» Travail demandé: Extrayez de l'article sur la CAES, mot pour mot, tout le passage qui va de « Dernier amortisseur social » jusqu'à « 18 à 62 ans. ».

» Extrait:
================================

Tahiti, le 7 avril 2020 - Le dispositif des CAES qui pourra permettre à 5 000 foyers privés de ressources de bénéficier d’une indemnité de 50 000 Fcfp par mois est prêt à être mis en place. Il bénéficiera aux communes, au Pays et aux associations à but non lucratif, même si quelques voix regrettent le risque clientéliste qu’il représente et le fait qu’il puisse pousser des personnes hors du confinement.
 
Dernier amortisseur social de crise annoncé par le gouvernement dans le cadre de son plan de sauvegarde économique, la Convention d’aide exceptionnelle de solidarité (CAES) a fait l’objet d’un arrêté d’application publié lundi soir au Journal officiel. La mesure votée par l’assemblée le 26 mars dernier est donc en vigueur. Concrètement, cette CAES permet aux familles sans “aucun revenu au sein du foyer” et inscrites au régime de solidarité (RSPF) d’obtenir une convention pour un travail d’intérêt général de 20 heures par semaine pour une indemnité de 50 000 Fcfp par mois, pendant trois mois. Le travail ne pouvant être effectué qu’au bénéfice du Pays, d’une commune ou d’une association à but non lucratif. Le nombre de CAES est limité à un par foyer pour un demandeur âgé de 18 à 62 ans.
 
Une procédure dématérialisée a été mise en place et les formulaires sont téléchargeables sur le site du Sefi. Ils pourront ensuite être remplis, accompagnés des documents justificatifs demandés et adressés par mail à l’adresse [email protected] . Les demandes pourront également être déposées directement au Sefi à Papeete, auprès de la commune du demandeur ou encore de l’antenne des affaires sociales la plus proche. “L'objectif étant de limiter les déplacements de la population”, explique le Pays. L’aide sera versée le premier mois à titre d’avance après conclusion de la CAES et démarrage effectif de l’activité. Comme pour les autres dispositifs, le Pays précise que des contrôles seront menés “a posteriori” par le Sefi pour vérifier que les demandeurs remplissaient les conditions d’accès.
 
Critiques formulées
 
Notons que la mesure n’a pas fait l’unanimité pleine et entière parmi les élus. Si seuls trois représentants se sont abstenus lors du vote du CAES à l’assemblée –Moetai Brotherson, Eliane Tevahitua et Nicole Sanquer– quelques voix dans l’opposition et dans la majorité se sont élevées depuis pour critiquer le dispositif. Le maire de Taiarapu Est, Anthony Jamet, regrettait vendredi dernier que cette mesure ne pousse des personnes confinées à sortir de confinement, et qu’elle n’oblige les mairies à équiper ces CAES pour les protéger malgré de faibles stocks de masques et gants de protection. Le tavana aurait préféré une mesure plus radicale de chômage partiel… Même discours chez l’élue non inscrite et députée Tapura, Nicole Sanquer : “Aujourd'hui, on demande aux salariés et aux fonctionnaires de rester chez eux pour confinement et on offre à 5 000 personnes sans ressources et sans emploi d'aller travailler. Le nombre de contaminés ne cesse de croitre car le confinement n'est pas respecté à 100% et je suis inquiète pour la suite.”

================================

» Données enregistrées:
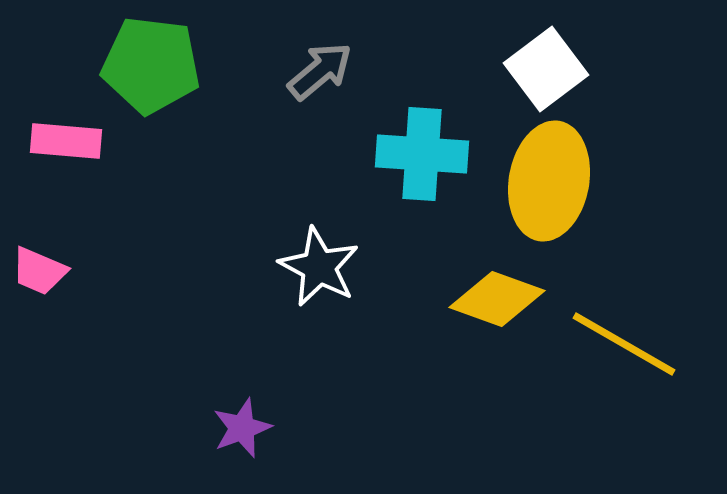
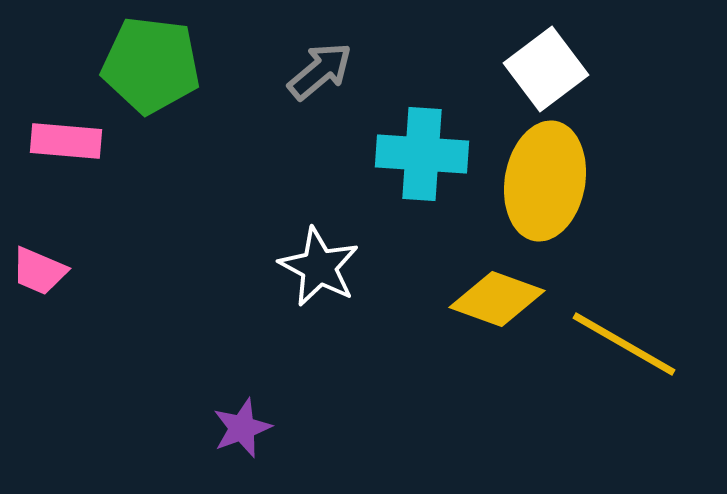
yellow ellipse: moved 4 px left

================================

» Résultat obtenu:
Dernier amortisseur social de crise annoncé par le gouvernement dans le cadre de son plan de sauvegarde économique, la Convention d’aide exceptionnelle de solidarité (CAES) a fait l’objet d’un arrêté d’application publié lundi soir au Journal officiel. La mesure votée par l’assemblée le 26 mars dernier est donc en vigueur. Concrètement, cette CAES permet aux familles sans “aucun revenu au sein du foyer” et inscrites au régime de solidarité (RSPF) d’obtenir une convention pour un travail d’intérêt général de 20 heures par semaine pour une indemnité de 50 000 Fcfp par mois, pendant trois mois. Le travail ne pouvant être effectué qu’au bénéfice du Pays, d’une commune ou d’une association à but non lucratif. Le nombre de CAES est limité à un par foyer pour un demandeur âgé de 18 à 62 ans.